• **Aim of the task**: Find each line in the records below that contains the string "element" and copy those lines out in full.

Saved entries:
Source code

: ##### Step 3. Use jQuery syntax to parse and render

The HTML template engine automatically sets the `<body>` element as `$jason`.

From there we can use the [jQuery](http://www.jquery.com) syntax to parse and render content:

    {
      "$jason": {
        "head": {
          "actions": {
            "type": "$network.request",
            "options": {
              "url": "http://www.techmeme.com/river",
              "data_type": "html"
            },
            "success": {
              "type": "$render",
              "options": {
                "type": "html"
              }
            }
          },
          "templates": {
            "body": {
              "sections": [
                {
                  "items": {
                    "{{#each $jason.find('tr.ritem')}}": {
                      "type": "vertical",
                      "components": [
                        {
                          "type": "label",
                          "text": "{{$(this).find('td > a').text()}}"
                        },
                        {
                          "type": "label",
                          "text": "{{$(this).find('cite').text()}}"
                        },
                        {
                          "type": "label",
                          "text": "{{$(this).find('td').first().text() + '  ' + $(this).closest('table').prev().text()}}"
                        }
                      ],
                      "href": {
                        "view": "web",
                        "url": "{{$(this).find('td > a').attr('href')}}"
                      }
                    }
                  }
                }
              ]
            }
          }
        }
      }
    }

==

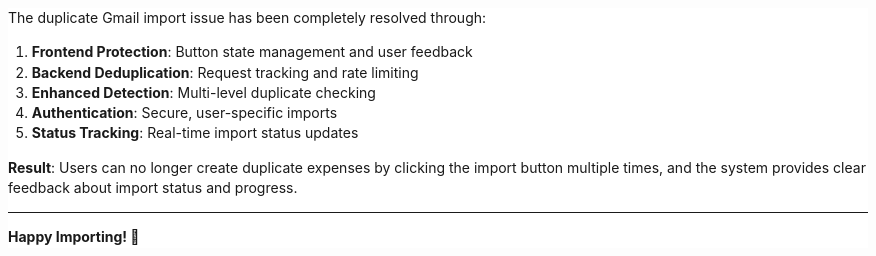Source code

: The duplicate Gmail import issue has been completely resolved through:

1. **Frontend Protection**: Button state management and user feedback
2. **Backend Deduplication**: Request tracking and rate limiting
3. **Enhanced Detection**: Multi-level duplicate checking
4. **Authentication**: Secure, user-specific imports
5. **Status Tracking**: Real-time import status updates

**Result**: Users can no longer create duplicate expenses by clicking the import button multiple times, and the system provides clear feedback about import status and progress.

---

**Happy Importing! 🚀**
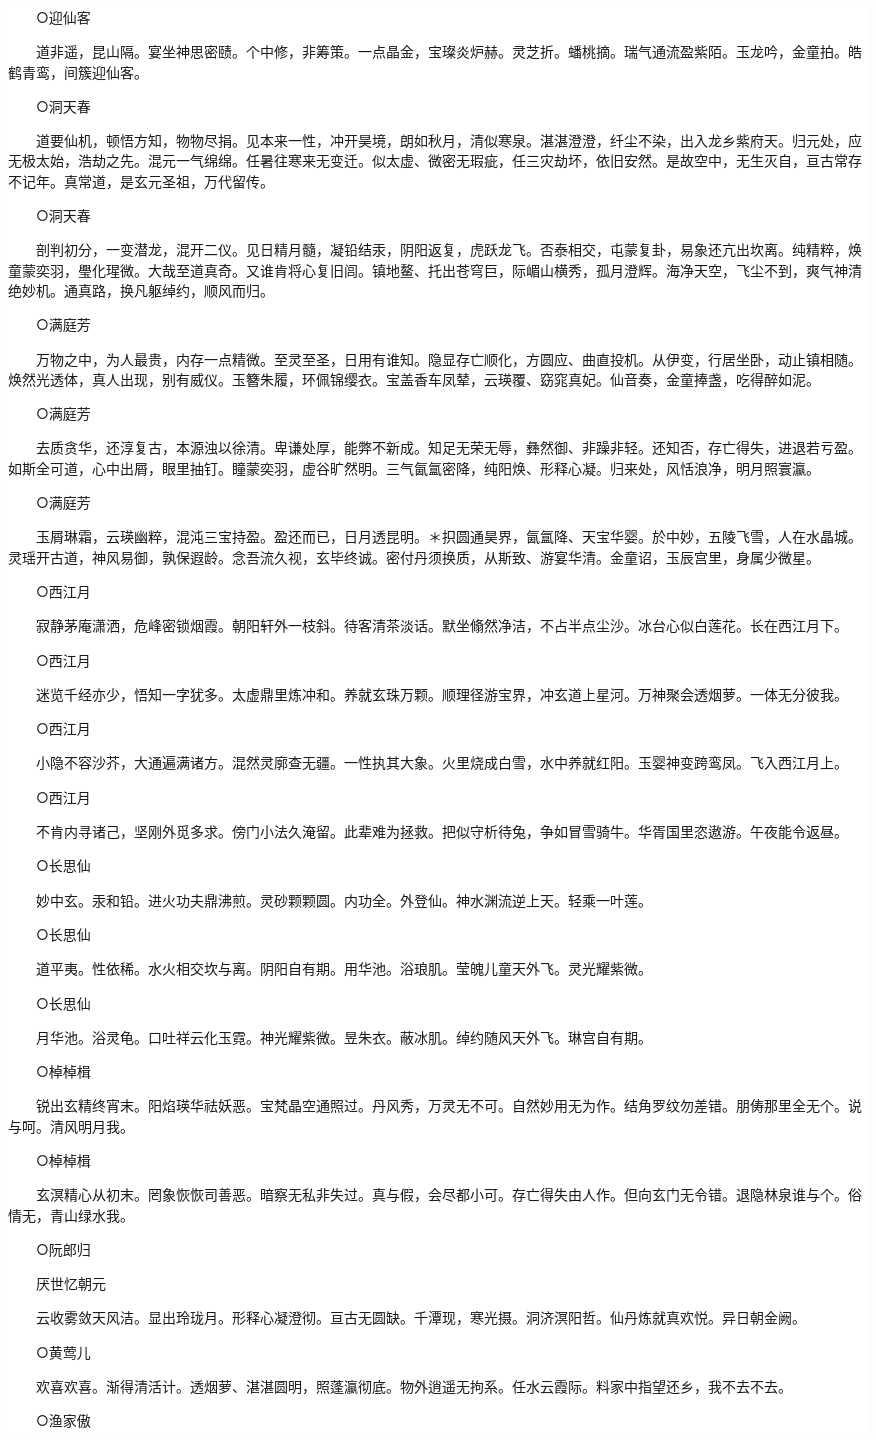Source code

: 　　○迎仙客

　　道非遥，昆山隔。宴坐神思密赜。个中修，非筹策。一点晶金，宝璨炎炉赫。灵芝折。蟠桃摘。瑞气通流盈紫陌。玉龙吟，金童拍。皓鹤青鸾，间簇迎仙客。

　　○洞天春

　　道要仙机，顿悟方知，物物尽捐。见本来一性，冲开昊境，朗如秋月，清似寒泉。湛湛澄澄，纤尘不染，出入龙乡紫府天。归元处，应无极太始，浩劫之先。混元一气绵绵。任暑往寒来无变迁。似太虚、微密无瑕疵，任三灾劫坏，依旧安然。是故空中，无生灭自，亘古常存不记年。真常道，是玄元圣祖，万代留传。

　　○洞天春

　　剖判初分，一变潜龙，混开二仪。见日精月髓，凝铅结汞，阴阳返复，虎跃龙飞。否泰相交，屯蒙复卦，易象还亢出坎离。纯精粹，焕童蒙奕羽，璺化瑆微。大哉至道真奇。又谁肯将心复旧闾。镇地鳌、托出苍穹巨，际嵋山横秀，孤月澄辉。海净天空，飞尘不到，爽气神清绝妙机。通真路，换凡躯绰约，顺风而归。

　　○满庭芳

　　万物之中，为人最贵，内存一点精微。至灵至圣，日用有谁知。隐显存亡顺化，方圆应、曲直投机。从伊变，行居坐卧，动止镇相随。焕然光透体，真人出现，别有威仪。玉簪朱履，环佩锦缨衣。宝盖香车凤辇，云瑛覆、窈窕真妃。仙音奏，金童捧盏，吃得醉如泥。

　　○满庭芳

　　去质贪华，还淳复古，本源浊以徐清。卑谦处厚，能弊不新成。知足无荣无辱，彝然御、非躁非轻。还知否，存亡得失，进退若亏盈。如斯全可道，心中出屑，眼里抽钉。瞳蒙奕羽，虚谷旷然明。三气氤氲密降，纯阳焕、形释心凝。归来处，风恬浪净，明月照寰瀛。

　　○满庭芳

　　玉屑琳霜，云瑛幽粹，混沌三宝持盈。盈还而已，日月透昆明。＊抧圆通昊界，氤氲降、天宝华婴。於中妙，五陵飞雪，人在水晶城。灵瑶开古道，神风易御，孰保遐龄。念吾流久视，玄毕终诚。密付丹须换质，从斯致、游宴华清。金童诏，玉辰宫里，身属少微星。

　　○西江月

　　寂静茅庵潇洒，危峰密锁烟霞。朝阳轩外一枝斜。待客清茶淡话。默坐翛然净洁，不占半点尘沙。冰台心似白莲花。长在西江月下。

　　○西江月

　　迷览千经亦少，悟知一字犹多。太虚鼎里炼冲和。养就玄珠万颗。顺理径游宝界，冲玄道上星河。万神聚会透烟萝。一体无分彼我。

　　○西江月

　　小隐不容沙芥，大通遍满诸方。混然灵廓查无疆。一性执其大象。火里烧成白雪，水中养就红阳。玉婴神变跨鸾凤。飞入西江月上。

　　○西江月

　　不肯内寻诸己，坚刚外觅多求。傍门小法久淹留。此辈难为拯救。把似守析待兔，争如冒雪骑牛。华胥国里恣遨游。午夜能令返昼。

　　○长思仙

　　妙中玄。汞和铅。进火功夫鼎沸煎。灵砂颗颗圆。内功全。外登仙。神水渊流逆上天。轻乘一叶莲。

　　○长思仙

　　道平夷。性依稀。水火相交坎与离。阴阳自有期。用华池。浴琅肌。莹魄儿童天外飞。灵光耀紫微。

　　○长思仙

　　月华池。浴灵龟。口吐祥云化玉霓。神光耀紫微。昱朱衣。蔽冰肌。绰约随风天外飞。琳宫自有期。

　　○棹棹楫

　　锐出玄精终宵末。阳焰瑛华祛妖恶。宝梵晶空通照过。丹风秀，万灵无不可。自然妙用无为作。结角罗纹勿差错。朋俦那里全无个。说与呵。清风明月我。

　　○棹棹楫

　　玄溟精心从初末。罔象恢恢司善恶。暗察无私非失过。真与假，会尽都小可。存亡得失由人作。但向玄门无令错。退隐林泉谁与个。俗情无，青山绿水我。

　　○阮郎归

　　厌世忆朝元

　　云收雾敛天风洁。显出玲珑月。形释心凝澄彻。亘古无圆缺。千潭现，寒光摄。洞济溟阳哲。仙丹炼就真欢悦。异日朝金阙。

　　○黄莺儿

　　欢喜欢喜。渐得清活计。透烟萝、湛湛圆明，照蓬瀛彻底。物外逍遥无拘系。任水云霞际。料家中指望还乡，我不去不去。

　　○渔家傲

---

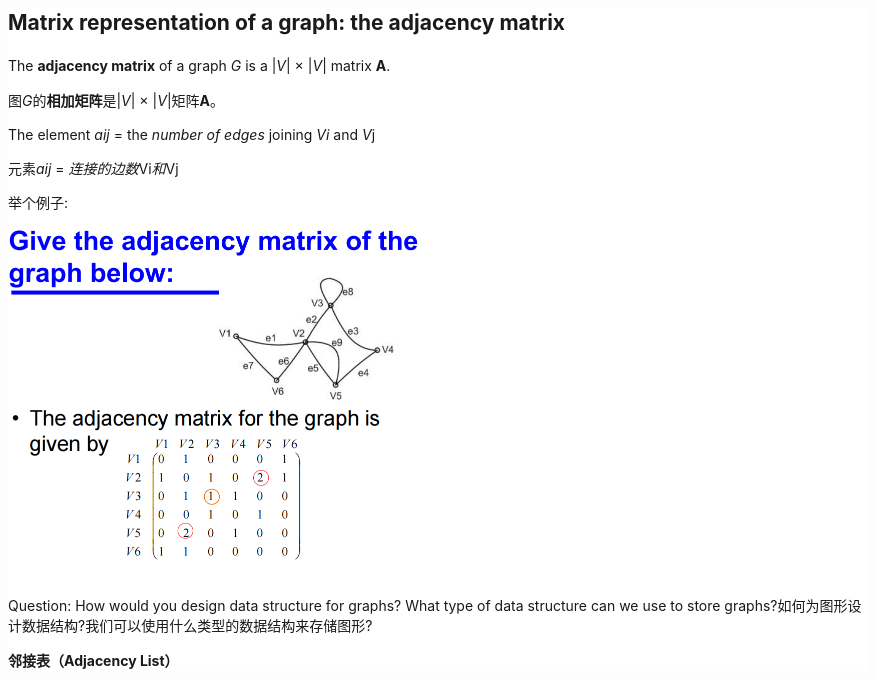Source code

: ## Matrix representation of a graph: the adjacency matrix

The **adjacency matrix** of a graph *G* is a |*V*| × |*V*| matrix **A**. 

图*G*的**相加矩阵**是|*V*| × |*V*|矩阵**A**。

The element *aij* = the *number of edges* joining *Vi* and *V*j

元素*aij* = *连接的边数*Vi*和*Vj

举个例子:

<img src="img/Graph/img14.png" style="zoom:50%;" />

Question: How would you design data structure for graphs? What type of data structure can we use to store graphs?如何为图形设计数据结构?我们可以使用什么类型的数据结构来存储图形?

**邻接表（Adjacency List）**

• **Response area**:
The HTML template engine automatically sets the `<body>` element as `$jason`.
The element *aij* = the *number of edges* joining *Vi* and *V*j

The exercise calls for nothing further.